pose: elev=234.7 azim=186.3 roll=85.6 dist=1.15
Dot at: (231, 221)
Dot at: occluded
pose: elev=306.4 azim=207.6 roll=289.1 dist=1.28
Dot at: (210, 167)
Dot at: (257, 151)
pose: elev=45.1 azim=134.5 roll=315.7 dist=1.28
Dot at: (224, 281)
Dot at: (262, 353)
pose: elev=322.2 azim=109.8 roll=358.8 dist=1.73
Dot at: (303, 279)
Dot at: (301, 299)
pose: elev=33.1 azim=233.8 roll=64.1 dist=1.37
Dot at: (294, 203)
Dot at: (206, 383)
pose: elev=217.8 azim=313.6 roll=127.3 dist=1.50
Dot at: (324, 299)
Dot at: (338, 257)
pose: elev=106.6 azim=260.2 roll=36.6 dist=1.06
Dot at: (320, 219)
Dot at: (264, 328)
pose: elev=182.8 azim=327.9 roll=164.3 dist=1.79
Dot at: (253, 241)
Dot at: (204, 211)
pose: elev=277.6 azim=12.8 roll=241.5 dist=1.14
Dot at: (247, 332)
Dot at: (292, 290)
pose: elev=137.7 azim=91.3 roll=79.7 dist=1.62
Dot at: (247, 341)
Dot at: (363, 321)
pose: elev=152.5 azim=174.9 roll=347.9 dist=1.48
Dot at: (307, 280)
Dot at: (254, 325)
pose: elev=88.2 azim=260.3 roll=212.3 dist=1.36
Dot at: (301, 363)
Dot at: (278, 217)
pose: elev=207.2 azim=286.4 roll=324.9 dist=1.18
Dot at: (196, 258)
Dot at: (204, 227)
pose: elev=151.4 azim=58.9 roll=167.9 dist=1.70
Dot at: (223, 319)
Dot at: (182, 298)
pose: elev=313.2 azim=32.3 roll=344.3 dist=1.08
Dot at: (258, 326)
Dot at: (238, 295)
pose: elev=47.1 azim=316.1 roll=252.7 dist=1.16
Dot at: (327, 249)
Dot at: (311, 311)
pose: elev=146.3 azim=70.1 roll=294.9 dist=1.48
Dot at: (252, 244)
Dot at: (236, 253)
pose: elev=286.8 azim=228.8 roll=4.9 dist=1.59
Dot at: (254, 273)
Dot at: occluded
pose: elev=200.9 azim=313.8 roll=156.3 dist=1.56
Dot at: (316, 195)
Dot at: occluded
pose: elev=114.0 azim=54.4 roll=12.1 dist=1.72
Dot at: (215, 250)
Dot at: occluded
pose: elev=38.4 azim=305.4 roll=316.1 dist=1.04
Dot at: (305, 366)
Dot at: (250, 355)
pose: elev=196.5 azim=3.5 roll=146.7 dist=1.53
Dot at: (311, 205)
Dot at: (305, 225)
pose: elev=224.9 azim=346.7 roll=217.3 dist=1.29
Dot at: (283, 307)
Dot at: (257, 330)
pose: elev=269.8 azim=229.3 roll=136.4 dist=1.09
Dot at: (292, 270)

==================================================

### REQUIRED TASK
Please rewrite all the records above as a numbered list, leaving out any blank lines.

### WORKED SOLUTION
1. pose: elev=234.7 azim=186.3 roll=85.6 dist=1.15
2. Dot at: (231, 221)
3. Dot at: occluded
4. pose: elev=306.4 azim=207.6 roll=289.1 dist=1.28
5. Dot at: (210, 167)
6. Dot at: (257, 151)
7. pose: elev=45.1 azim=134.5 roll=315.7 dist=1.28
8. Dot at: (224, 281)
9. Dot at: (262, 353)
10. pose: elev=322.2 azim=109.8 roll=358.8 dist=1.73
11. Dot at: (303, 279)
12. Dot at: (301, 299)
13. pose: elev=33.1 azim=233.8 roll=64.1 dist=1.37
14. Dot at: (294, 203)
15. Dot at: (206, 383)
16. pose: elev=217.8 azim=313.6 roll=127.3 dist=1.50
17. Dot at: (324, 299)
18. Dot at: (338, 257)
19. pose: elev=106.6 azim=260.2 roll=36.6 dist=1.06
20. Dot at: (320, 219)
21. Dot at: (264, 328)
22. pose: elev=182.8 azim=327.9 roll=164.3 dist=1.79
23. Dot at: (253, 241)
24. Dot at: (204, 211)
25. pose: elev=277.6 azim=12.8 roll=241.5 dist=1.14
26. Dot at: (247, 332)
27. Dot at: (292, 290)
28. pose: elev=137.7 azim=91.3 roll=79.7 dist=1.62
29. Dot at: (247, 341)
30. Dot at: (363, 321)
31. pose: elev=152.5 azim=174.9 roll=347.9 dist=1.48
32. Dot at: (307, 280)
33. Dot at: (254, 325)
34. pose: elev=88.2 azim=260.3 roll=212.3 dist=1.36
35. Dot at: (301, 363)
36. Dot at: (278, 217)
37. pose: elev=207.2 azim=286.4 roll=324.9 dist=1.18
38. Dot at: (196, 258)
39. Dot at: (204, 227)
40. pose: elev=151.4 azim=58.9 roll=167.9 dist=1.70
41. Dot at: (223, 319)
42. Dot at: (182, 298)
43. pose: elev=313.2 azim=32.3 roll=344.3 dist=1.08
44. Dot at: (258, 326)
45. Dot at: (238, 295)
46. pose: elev=47.1 azim=316.1 roll=252.7 dist=1.16
47. Dot at: (327, 249)
48. Dot at: (311, 311)
49. pose: elev=146.3 azim=70.1 roll=294.9 dist=1.48
50. Dot at: (252, 244)
51. Dot at: (236, 253)
52. pose: elev=286.8 azim=228.8 roll=4.9 dist=1.59
53. Dot at: (254, 273)
54. Dot at: occluded
55. pose: elev=200.9 azim=313.8 roll=156.3 dist=1.56
56. Dot at: (316, 195)
57. Dot at: occluded
58. pose: elev=114.0 azim=54.4 roll=12.1 dist=1.72
59. Dot at: (215, 250)
60. Dot at: occluded
61. pose: elev=38.4 azim=305.4 roll=316.1 dist=1.04
62. Dot at: (305, 366)
63. Dot at: (250, 355)
64. pose: elev=196.5 azim=3.5 roll=146.7 dist=1.53
65. Dot at: (311, 205)
66. Dot at: (305, 225)
67. pose: elev=224.9 azim=346.7 roll=217.3 dist=1.29
68. Dot at: (283, 307)
69. Dot at: (257, 330)
70. pose: elev=269.8 azim=229.3 roll=136.4 dist=1.09
71. Dot at: (292, 270)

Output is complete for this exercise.